The United States is a consistent maker of reservations, understandings, and declarations (collectively "RUDs") when joining human rights treaties. When it ratified the International Covenant on Civil and Political Rights in 1992, the US attached RUDs limiting the treaty's domestic application. Other state parties have objected that these RUDs undermine the treaty's object and purpose — a debate with practical consequences for US accountability under international human rights mechanisms.

Pacta Sunt Servanda and Rebus Sic Stantibus

Article 26 of the VCLT codifies the foundational principle of international law: pacta sunt servanda — agreements must be kept. Every treaty in force is binding on the parties and must be performed in good faith. No state may invoke provisions of its domestic law as justification for failure to perform a treaty. The principle is absolute in form, limited in practice by the exceptions that follow it.

The doctrine of rebus sic stantibus — things having thus stood — permits a party to invoke a fundamental change of circumstances as grounds for terminating or withdrawing from a treaty. Article 62 of the VCLT sets strict conditions: the change must not have been foreseen by the parties; the circumstances must have constituted an essential basis of the parties' consent; and the change must radically transform the extent of obligations still to be performed. The doctrine is interpreted narrowly to prevent its use as a pretext for avoiding inconvenient obligations. States rarely succeed in invoking it before international tribunals.

Treaty Interpretation: Three Methodologies

When treaty text is ambiguous, three interpretive approaches compete.

MethodSourceVCLT StatusLimitations
Textual (ordinary meaning)The treaty text itself; Article 31(1) VCLTPrimary ruleLanguage is often genuinely ambiguous
Purposive (object and purpose)Treaty preamble, context; Article 31(1) VCLTPrimary rule, alongside textualPurpose is sometimes contested by parties
Travaux préparatoiresNegotiating history, preparatory works; Article 32 VCLTSupplementary means only (when primary rules ambiguous or manifestly absurd)May be incomplete or selectively presented

International tribunals formally privilege textual and purposive interpretation but frequently consult travaux préparatoires as a cross-check. The WTO Appellate Body has been criticized for excessive reliance on object and purpose interpretation in a manner that some states argue goes beyond the treaty text — a criticism central to the US blocking of new Appellate Body appointments.

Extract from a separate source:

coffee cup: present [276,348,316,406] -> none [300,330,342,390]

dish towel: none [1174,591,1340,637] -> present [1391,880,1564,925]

Treaty Withdrawal: The Paris Agreement and INF Treaty

The rules for withdrawing from treaties depend on each treaty's terms. Some treaties expressly permit withdrawal after notice periods; others are silent. When a treaty is silent on withdrawal, the general rule under VCLT Article 56 is that withdrawal is not permitted unless the parties intended to allow it or a right of withdrawal can be implied by the nature of the treaty.

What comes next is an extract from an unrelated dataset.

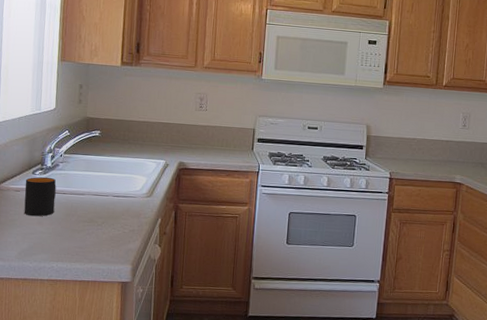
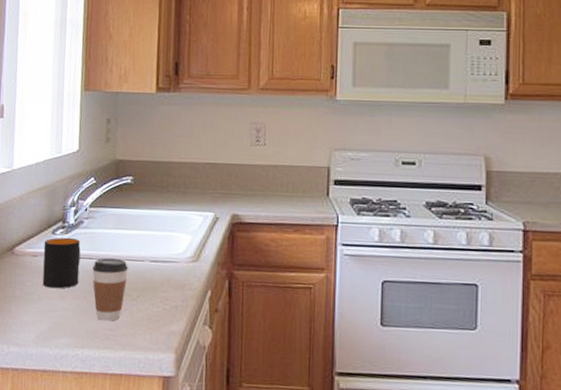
coffee cup: none [66,193,95,241] -> present [92,258,128,321]

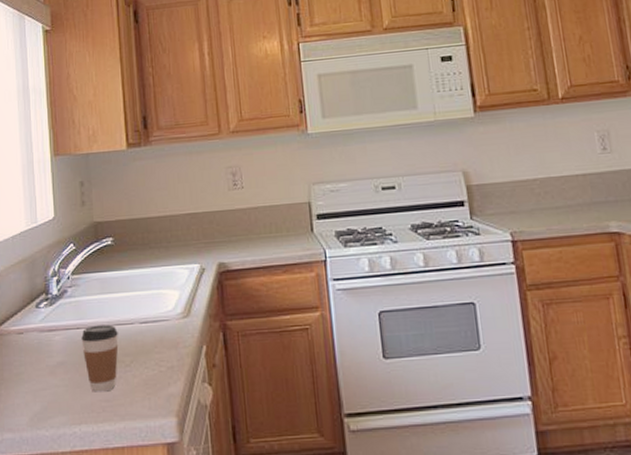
mug: present [42,237,81,289] -> none [28,309,69,366]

Two high-profile US withdrawals illustrate the legal and political dynamics. The US withdrawal from the Paris Agreement on climate change, announced by President Trump in 2017, was legally straightforward — the agreement permits withdrawal with three years' notice plus one year's processing time. The Biden administration rejoined immediately upon taking office in 2021. The US withdrawal from the Intermediate-Range Nuclear Forces (INF) Treaty in 2019, citing Russian violations, was legally uncomplicated — the treaty expressly permitted six months' notice withdrawal. Russia subsequently withdrew as well, and the treaty ceased to exist.

Jus cogens — peremptory norms of international law that no state may derogate from — represent the ultimate limit on treaty law. A treaty that conflicts with a jus cogens norm is void ab initio (Articles 53 and 64 VCLT). Jus cogens norms include prohibitions on genocide, slavery, torture, and crimes against humanity. States cannot treaty themselves out of these obligations, regardless of what any instrument says.